▶ [Activities]:
**a.** List every username that appears as a header over a post in the forum thread, giving each one once.
**b.** In the forum thread, how many days of holiday does NaughTTy say are left until the end of March next year?
**c.** Copy the forum thread word for word from "I don't see" to "get to you!".

▶ [Study text]:
··········
I will be posting up a new route starting 26th June 2007 tomorrow morning, so watch this space.


----------



## thebears

Saturday or Sunday would be good


----------



## phodge

thebears said:


> Saturday or Sunday would be good


Will you not be at Donny on Sunday then...??


----------



## thebears

phodge said:


> thebears said:
> 
> 
> 
> Saturday or Sunday would be good
> 
> 
> 
> Will you not be at Donny on Sunday then...??
Click to expand...

OK "a staurday or sunday would be good, but not Donny"


----------



## NaughTTy

thebears said:


> phodge said:
> 
> 
> 
> 
> 
> thebears said:
> 
> 
> 
> Saturday or Sunday would be good
> 
> 
> 
> Will you not be at Donny on Sunday then...??
> 
> Click to expand...
> 
> OK "a staurday or sunday would be good, but not Donny"
Click to expand...

DITTO!!! only got 9 days holiday left 'til end of March next year


----------



## Jac-in-a-Box

Been keeping an eye on the weather over the last few days...hard to believe it's near the end of June 

Forecast for the next week is looking cr*p too. Until I can see a distinct improvement that's likely to last beyond a couple of days, there is little point in me moving.

I don't see the 26th as being a starter at the moment...Lee, I'll give you a call tomorrow Monday morning.

Hope you'll all understand and not be too unhappy - plenty of time to get to you!

Dave


----------



## phodge

NaughTTy said:


> thebears said:
> 
> 
> 
> 
> 
> phodge said:
> 
> 
> 
> 
> 
> thebears said:
> 
> 
> 
> Saturday or Sunday would be good
> 
> 
> 
> Will you not be at Donny on Sunday then...??
> 
> Click to expand...
> 
> OK "a staurday or sunday would be good, but not Donny"
> 
> Click to expand...
> 
> DITTO!!! only got 9 days holiday left 'til end of March next year
Click to expand...

I think we're all in the same boat! David hasn't got *any* holiday left now until after Christmas.


----------



## MrL

Jac-in-a-Box said:


> Been keeping an eye on the weather over the last few days...hard to believe it's near the end of June
> 
> Forecast for the next week is looking cr*p too. Until I can see a distinct improvement that's likely to last beyond a couple of days, there is little point in me moving.
··········
▶ [Dataset content]:
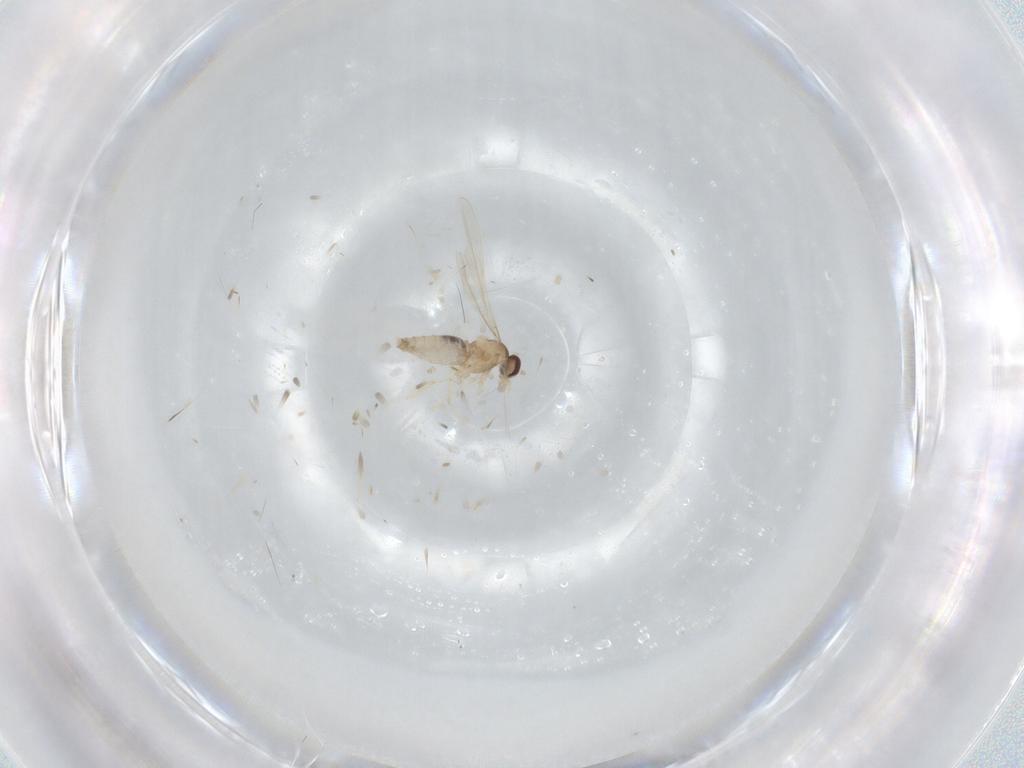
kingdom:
··········
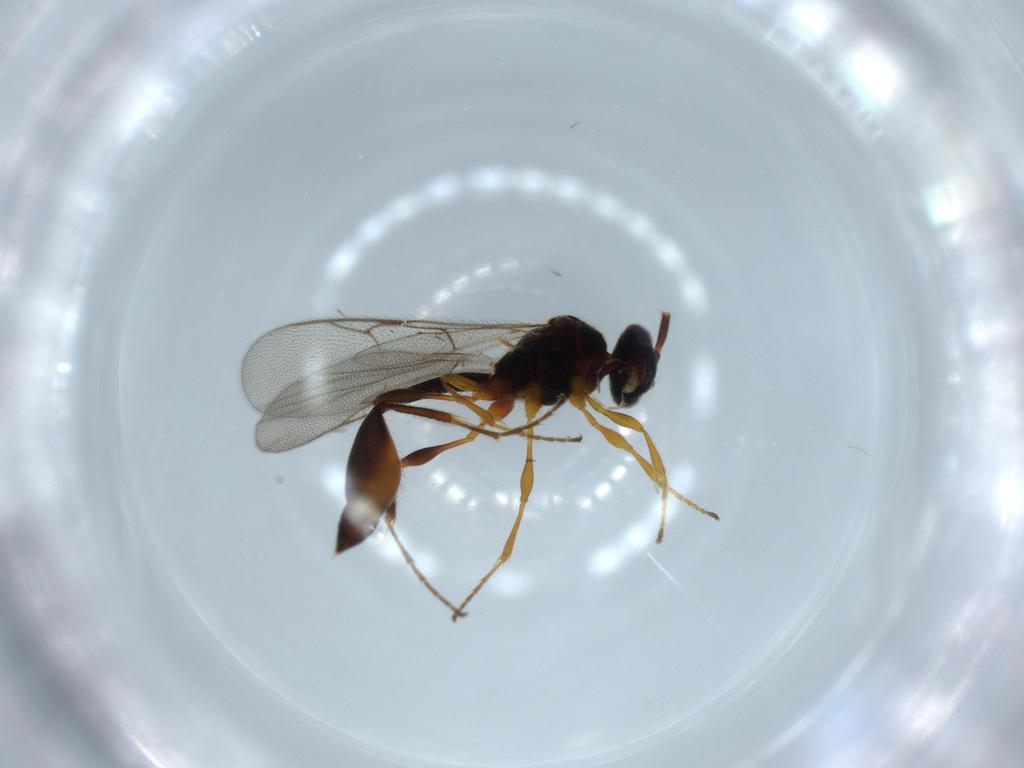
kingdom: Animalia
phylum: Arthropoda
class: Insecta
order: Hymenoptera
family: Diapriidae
··········
▶ [Answers per task]:
**a.** thebears, phodge, NaughTTy, Jac-in-a-Box, MrL

**b.** 9 days.

**c.**
I don't see the 26th as being a starter at the moment...Lee, I'll give you a call tomorrow Monday morning.

Hope you'll all understand and not be too unhappy - plenty of time to get to you!